Genetic diversity was also assessed at various levels: by species, by geographic region within species (North America, northern-central Europe and Iberian Peninsula), and by population (see Table 7 and Additional file 3: Table S8). These analyses were performed for each genetic marker, separately: mtDNA after removing potential introgressed individuals, Thio and Cal. Molecular diversity was calculated as the number of segregating sites (S), number of haplotypes (h), haplotype diversity (hd) and nucleotide diversity (π). Demographic stability was evaluated by means of Fu’s F [76] and Tajima’s D [77] tests, assuming that the genomic regions analyzed have not been influenced by selection, and their significance was based on 1000 bootstrap replicates and subsequent Bonferroni correction [78] to account for multiple tests. The significance of the difference in haplotype and nucleotide diversity between geographic groups was calculated with the script genetic_diversity_diffs v1.0.3 [79, 80]. All other analyses in this section were performed in Arlequin v3.5 [81].

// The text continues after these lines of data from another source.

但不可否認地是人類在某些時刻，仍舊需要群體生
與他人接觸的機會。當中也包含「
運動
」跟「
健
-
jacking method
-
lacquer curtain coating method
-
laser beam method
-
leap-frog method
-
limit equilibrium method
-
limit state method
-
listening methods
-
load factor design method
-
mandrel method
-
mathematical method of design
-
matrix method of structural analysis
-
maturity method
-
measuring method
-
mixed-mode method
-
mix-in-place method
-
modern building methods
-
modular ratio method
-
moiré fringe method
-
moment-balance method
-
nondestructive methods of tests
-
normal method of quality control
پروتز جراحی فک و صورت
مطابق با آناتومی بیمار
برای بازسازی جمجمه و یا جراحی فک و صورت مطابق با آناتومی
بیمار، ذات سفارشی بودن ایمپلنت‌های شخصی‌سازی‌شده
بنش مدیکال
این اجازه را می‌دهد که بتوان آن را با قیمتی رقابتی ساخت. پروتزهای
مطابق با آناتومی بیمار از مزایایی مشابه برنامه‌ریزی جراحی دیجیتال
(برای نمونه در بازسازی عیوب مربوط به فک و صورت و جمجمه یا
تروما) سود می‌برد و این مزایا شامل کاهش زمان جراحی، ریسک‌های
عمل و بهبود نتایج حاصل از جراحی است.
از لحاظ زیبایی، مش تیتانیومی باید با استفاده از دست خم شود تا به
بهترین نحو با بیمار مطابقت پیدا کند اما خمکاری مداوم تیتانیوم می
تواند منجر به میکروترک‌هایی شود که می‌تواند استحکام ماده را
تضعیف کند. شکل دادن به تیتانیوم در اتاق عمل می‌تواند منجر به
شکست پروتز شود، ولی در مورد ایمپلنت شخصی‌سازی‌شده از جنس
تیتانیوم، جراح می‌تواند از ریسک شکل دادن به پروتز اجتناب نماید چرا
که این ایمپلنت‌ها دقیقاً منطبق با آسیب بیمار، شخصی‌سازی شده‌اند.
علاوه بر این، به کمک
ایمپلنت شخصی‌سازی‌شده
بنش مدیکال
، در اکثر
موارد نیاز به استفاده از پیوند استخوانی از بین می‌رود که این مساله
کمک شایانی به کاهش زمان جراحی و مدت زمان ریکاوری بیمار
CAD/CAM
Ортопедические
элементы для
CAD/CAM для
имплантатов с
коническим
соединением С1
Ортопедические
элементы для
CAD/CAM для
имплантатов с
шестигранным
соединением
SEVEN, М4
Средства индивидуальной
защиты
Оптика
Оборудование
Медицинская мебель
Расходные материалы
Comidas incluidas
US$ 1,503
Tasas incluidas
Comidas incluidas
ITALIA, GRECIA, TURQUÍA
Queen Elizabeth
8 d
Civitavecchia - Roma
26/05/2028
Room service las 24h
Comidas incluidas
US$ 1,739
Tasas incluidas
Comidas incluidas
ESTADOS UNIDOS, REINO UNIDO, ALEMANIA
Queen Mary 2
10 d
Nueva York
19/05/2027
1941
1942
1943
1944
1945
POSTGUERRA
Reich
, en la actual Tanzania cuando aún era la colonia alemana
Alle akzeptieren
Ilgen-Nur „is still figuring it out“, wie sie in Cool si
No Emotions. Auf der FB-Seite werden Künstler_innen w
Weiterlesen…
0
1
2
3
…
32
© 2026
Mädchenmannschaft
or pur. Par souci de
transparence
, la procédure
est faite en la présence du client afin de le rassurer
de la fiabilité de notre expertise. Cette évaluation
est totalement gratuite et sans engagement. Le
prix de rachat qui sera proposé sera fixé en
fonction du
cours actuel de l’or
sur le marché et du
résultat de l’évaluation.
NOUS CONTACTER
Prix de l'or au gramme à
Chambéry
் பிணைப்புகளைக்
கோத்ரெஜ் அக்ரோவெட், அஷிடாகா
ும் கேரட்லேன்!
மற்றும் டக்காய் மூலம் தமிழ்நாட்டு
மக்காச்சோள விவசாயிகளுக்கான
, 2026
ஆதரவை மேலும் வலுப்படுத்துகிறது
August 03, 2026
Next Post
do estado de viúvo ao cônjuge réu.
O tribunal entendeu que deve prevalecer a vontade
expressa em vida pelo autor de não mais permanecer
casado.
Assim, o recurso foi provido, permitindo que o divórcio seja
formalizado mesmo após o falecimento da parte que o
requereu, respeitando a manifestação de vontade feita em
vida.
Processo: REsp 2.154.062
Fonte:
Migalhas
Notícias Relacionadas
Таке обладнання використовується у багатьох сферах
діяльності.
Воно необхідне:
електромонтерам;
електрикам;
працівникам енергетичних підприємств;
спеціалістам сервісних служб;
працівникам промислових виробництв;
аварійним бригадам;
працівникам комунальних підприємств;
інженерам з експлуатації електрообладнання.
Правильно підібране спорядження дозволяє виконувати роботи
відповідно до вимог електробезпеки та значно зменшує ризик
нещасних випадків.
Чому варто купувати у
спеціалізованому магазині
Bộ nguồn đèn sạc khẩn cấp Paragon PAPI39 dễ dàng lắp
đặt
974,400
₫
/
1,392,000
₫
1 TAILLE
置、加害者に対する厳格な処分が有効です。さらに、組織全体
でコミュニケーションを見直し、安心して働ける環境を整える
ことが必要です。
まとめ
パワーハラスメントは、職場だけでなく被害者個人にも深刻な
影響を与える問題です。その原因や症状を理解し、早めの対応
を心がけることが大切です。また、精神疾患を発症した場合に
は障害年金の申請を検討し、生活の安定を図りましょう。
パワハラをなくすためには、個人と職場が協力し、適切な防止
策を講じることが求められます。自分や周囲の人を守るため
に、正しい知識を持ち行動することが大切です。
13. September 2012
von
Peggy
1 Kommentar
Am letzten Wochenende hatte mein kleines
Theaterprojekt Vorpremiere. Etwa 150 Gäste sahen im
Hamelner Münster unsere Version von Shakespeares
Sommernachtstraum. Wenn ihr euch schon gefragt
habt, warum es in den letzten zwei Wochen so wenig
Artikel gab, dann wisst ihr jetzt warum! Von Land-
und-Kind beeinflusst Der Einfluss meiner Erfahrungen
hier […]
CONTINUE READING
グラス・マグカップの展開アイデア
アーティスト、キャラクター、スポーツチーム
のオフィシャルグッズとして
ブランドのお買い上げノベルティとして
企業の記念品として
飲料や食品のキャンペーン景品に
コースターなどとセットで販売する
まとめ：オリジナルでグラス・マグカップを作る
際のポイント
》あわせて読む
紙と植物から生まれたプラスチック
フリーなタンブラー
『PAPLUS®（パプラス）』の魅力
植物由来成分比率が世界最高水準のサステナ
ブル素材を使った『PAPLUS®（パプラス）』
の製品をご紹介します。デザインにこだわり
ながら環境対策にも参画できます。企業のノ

Additional file 1: Figure S1. Maximum likelihood (ML) tree for the mitochondrial genes (COI and Cyt-b) concatenated (mtDNA dataset; 1200 bp). Numbers on branches represent bootstrap values equal to or over 80% for ML (left) and posterior probabilities equal to or over 0.90 for BI (right). The tree was rooted with L. saxatilis. Colors refer to lineages, roughly in agreement with geography. For L. fabalis, Iceland, Norway, Sweden, Shetlands are indicated in dark blue; UK, Ireland, France, in dark green; and Iberian Peninsula, in dark orange. For L. obusata, Iberian Peninsula is indicated in light orange and all remaining samples (USA, Iceland, Norway, Sweden, Shetlands, UK), in light blue. Putatively introgressed haplotypes between flat periwinkles are shown in black.

Additional file 2: Figure S2. Maximum likelihood (ML) tree for the nuclear genes (Thio and Cal) concatenated (nuDNA dataset; 1022 bp). Numbers over branches represent bootstrap values equal to or over 80% for ML (left) and posterior probabilities equal to or over 0.90 for BI (right). The tree was rooted with L. saxatilis. Black - L. fabalis, grey - L. obtusata. (*) Support value not provided by the ML method.

Additional file 3: Nine tables (one per sheet) containing information about polymorphic sites and distribution of alleles/haplotypes for the different fragments here analyzed; position of the indels and summary statistics for the nuclear fragments; and AMOVA results for the L. fabalis ecotypes.